Doni Setyawan, Ketua Badan Eksekutif Mahasiswa (BEM) FMIPA UNY, menjelaskan bahwa RAN dan MF pernah tergabung dalam kepanitiaan acara, dimana MF menjabat sebagai ketua panitia.
Saat itu, MF melakukan teguran kepada RAN, yang pada waktu itu menjadi anggota panitia.
Sanksi Hukum dan Akademis
Pelaku hoaks pelecehan seksual ini dapat dijerat dengan Pasal 45A ayat (1) jo Pasal 28 ayat (1) dan/atau Pasal 45 ayat (3) jo Pasal 27 ayat (3) Undang-Undang Nomor 19 Tahun 2016 tentang perubahan atas Undang-Undang Nomor 11 Tahun 2008 tentang Informasi dan Transaksi Elektronik dan/atau Pasal 14 ayat (1) dan/atau ayat (2) Undang-Undang Nomor 1 Tahun 1946 tentang peraturan hukum pidana.
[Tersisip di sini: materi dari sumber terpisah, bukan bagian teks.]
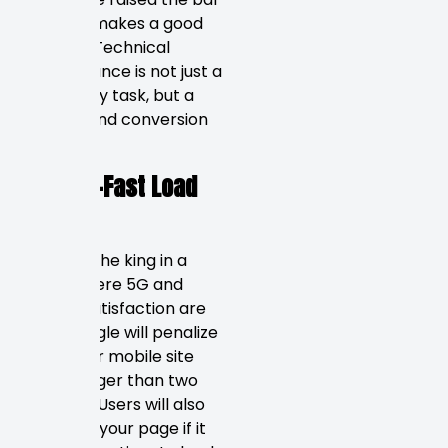
on what makes a good
website. Technical
performance is not just a
secondary task, but a
ranking and conversion
factor.
Blazing-Fast Load
Times
Speed is the king in a
world where 5G and
instant satisfaction are
king. Google will penalize
you if your mobile site
takes longer than two
seconds. Users will also
abandon your page if it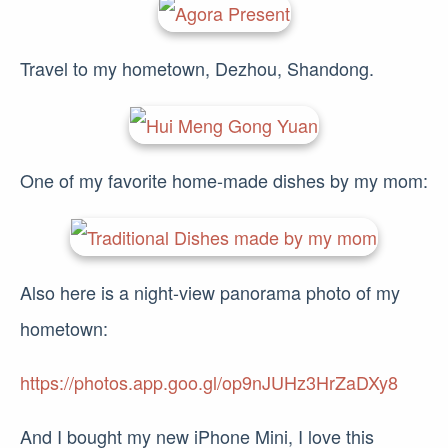
Travel to my hometown, Dezhou, Shandong.
One of my favorite home-made dishes by my mom:
Also here is a night-view panorama photo of my
hometown:
https://photos.app.goo.gl/op9nJUHz3HrZaDXy8
And I bought my new iPhone Mini, I love this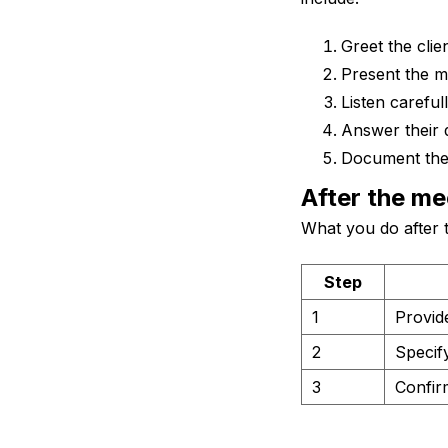
Greet the clie
Present the m
Listen careful
Answer their 
Document the 
After the me
What you do after t
Step
1
Provid
2
Specif
3
Confirm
Sanksi akademis yang mungkin diterapkan untuk pelaku adalah drop out (DO), meskipun keputusan akhir masih menunggu hasil diskusi dengan pimpinan fakultas.
Kasus ini memperlihatkan bahwa konflik personal di antara mahasiswa dapat berdampak lebih luas, terutama jika tidak dikelola dengan baik.
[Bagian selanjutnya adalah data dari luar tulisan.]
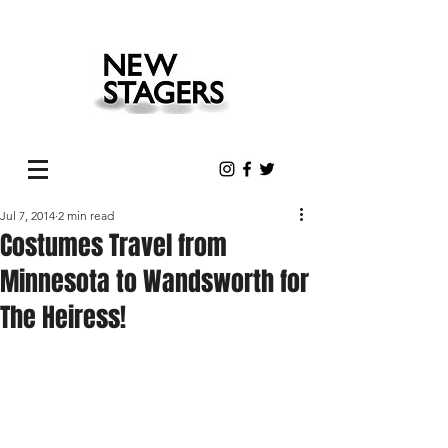
Jul 7, 2014
2 min read
Costumes Travel from
Minnesota to Wandsworth for
The Heiress!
Penanganan konflik dan penerapan disiplin di lingkungan kampus menjadi penting untuk mencegah masalah dan menjaga keamanan serta kesejahteraan anggota kampus.
Dalam menghadapi tuduhan pelecehan seksual di lingkungan Fakultas MIPA Universitas Negeri Yogyakarta (UNY), Dekan FMIPA, Prof Dr Dadan Rosana MSi, menegaskan bahwa kabar tersebut adalah hoaks.
Sejak awal, pihaknya juga menduga bahwa tuduhan tersebut tidak berdasar.
Dalam hal ini, penting bagi perguruan tinggi untuk memiliki mekanisme penyelesaian konflik yang efektif dan adil.